* Exercise goal: Only the lines from the line containing "Стало известно, на каких землях построят" to the end of the entries should be repeated, exactly as they appear.

Extracted records:
=======

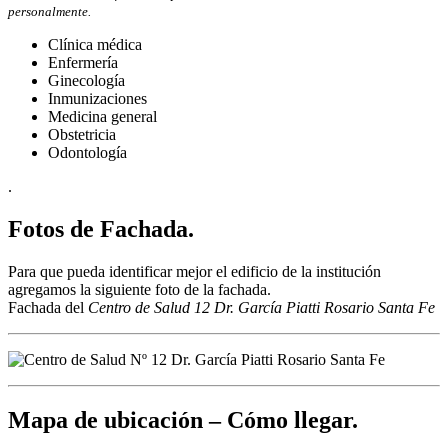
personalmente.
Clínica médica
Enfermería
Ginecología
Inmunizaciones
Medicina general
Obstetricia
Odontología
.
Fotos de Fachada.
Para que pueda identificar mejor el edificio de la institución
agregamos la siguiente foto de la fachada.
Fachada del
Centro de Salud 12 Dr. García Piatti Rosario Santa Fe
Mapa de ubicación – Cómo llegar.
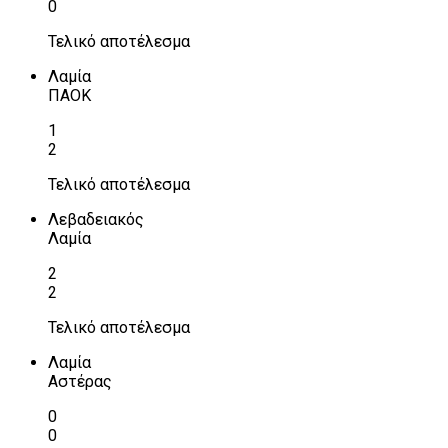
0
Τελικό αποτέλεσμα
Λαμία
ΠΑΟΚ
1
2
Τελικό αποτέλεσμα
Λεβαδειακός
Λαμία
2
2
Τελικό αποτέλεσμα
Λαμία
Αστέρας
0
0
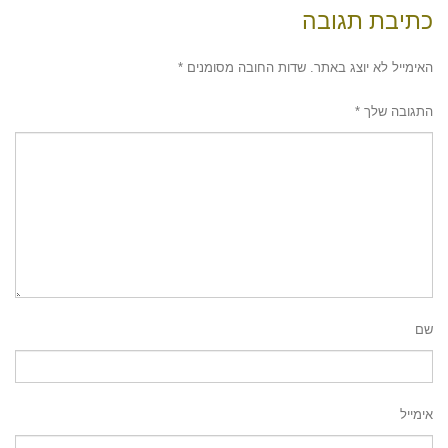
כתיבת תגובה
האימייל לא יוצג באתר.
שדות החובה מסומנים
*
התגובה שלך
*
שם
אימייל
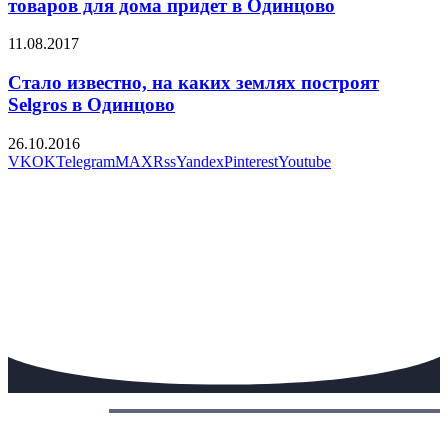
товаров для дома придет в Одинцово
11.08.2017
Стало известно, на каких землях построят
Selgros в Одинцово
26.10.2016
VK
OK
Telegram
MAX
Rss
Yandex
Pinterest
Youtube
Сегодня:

=======

* Exercise answer:
Стало известно, на каких землях построят
Selgros в Одинцово
26.10.2016
VK
OK
Telegram
MAX
Rss
Yandex
Pinterest
Youtube
Сегодня:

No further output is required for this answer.